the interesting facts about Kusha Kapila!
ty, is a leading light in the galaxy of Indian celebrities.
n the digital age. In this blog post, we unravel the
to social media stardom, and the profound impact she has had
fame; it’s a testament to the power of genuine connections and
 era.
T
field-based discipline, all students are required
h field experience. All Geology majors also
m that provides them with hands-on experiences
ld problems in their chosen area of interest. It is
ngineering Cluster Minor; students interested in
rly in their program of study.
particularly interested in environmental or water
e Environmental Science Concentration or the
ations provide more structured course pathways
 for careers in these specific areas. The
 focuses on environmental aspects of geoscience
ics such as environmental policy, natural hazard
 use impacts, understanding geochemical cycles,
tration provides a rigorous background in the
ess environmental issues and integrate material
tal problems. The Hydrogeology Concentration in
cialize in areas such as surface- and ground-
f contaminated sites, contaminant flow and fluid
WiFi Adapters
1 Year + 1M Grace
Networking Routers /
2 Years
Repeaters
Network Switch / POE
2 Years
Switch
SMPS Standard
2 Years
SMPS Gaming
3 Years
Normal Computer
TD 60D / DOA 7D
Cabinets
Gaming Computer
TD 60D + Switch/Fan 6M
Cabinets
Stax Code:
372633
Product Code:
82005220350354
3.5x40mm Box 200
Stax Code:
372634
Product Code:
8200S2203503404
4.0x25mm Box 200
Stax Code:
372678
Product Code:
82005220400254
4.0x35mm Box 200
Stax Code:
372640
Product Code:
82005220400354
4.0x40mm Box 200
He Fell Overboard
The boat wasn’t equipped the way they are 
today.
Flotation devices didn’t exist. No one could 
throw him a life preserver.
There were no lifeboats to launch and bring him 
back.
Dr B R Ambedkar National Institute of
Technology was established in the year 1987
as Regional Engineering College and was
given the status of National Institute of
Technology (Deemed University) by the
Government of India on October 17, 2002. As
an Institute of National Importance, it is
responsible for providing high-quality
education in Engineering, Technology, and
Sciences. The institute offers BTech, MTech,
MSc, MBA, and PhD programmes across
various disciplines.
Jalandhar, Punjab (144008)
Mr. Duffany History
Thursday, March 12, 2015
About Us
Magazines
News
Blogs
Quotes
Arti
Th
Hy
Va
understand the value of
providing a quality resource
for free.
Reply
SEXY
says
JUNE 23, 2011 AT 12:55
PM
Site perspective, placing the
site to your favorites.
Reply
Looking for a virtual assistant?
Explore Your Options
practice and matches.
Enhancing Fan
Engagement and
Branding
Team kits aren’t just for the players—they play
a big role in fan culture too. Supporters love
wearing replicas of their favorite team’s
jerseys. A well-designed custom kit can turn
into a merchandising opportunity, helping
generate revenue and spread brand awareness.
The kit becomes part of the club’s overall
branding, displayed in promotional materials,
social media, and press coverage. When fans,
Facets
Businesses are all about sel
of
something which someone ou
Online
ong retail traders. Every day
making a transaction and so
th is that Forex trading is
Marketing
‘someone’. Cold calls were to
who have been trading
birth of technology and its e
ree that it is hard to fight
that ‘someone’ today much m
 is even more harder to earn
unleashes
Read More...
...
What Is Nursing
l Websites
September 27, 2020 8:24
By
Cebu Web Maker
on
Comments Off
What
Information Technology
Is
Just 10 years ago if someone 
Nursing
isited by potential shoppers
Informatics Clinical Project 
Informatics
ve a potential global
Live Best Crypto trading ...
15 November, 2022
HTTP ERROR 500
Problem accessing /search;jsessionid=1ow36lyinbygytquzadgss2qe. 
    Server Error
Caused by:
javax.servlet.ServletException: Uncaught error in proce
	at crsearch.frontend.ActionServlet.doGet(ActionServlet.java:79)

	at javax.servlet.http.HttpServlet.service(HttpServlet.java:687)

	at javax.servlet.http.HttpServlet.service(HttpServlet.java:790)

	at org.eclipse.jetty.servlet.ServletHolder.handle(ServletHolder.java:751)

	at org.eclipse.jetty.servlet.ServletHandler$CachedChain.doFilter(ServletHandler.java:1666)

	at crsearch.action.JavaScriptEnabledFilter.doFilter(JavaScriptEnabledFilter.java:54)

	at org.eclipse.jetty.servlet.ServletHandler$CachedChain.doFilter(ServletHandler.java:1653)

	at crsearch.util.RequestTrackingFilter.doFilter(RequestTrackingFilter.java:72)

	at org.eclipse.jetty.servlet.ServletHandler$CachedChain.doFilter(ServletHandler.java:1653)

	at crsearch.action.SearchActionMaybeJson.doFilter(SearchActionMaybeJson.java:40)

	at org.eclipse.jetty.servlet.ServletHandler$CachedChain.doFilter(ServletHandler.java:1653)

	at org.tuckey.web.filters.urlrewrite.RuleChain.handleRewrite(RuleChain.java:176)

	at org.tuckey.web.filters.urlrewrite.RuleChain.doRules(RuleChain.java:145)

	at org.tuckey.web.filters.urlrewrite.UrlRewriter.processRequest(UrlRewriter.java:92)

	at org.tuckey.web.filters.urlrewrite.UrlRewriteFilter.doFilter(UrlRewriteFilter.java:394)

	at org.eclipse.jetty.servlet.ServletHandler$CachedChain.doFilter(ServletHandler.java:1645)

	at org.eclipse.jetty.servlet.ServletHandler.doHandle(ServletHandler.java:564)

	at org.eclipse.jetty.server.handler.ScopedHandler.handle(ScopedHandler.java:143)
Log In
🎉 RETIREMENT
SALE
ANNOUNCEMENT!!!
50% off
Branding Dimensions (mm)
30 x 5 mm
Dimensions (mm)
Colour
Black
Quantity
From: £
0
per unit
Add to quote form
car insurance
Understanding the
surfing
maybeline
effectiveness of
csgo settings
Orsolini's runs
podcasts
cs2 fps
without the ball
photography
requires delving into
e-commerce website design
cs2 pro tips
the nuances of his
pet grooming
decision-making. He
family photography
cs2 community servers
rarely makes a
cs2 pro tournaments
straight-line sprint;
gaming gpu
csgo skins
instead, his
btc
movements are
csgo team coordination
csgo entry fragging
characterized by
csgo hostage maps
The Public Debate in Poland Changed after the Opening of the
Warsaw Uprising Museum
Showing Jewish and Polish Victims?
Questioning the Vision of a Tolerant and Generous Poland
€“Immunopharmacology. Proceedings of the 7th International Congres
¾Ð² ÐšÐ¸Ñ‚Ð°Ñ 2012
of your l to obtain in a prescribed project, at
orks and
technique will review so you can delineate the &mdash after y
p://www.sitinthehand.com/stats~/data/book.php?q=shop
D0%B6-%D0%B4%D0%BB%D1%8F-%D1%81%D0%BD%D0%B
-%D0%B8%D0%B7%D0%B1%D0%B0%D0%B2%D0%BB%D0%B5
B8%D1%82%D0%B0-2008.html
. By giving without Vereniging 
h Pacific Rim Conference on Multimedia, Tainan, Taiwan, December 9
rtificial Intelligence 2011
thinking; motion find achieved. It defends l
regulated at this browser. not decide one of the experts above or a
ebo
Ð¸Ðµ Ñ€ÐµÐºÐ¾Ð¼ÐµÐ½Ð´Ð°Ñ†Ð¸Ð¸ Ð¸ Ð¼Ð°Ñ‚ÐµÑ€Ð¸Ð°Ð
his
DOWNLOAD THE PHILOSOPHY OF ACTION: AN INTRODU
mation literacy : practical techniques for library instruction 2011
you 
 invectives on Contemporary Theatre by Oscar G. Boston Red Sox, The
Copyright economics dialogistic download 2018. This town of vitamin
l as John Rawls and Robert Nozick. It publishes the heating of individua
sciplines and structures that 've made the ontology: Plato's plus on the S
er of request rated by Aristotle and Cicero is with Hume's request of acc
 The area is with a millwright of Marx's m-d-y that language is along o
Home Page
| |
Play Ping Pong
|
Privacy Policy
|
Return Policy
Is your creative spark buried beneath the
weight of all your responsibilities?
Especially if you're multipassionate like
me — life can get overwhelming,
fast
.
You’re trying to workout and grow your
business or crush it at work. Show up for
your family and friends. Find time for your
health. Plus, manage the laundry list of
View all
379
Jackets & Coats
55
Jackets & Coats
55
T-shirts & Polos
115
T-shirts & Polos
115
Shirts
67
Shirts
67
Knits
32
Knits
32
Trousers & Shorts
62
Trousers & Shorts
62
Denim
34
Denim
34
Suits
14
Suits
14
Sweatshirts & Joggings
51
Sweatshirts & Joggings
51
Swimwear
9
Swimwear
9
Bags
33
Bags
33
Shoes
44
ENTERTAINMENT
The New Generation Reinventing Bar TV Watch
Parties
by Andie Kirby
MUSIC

# # # # # # #

** Your objective **
Rewrite the items from the very first line through the line that has "ld problems in", replacing "Geology" with "Earth Science" and changing nothing else.

** Expected answer **
the interesting facts about Kusha Kapila!
ty, is a leading light in the galaxy of Indian celebrities.
n the digital age. In this blog post, we unravel the
to social media stardom, and the profound impact she has had
fame; it’s a testament to the power of genuine connections and
 era.
T
field-based discipline, all students are required
h field experience. All Earth Science majors also
m that provides them with hands-on experiences
ld problems in their chosen area of interest. It is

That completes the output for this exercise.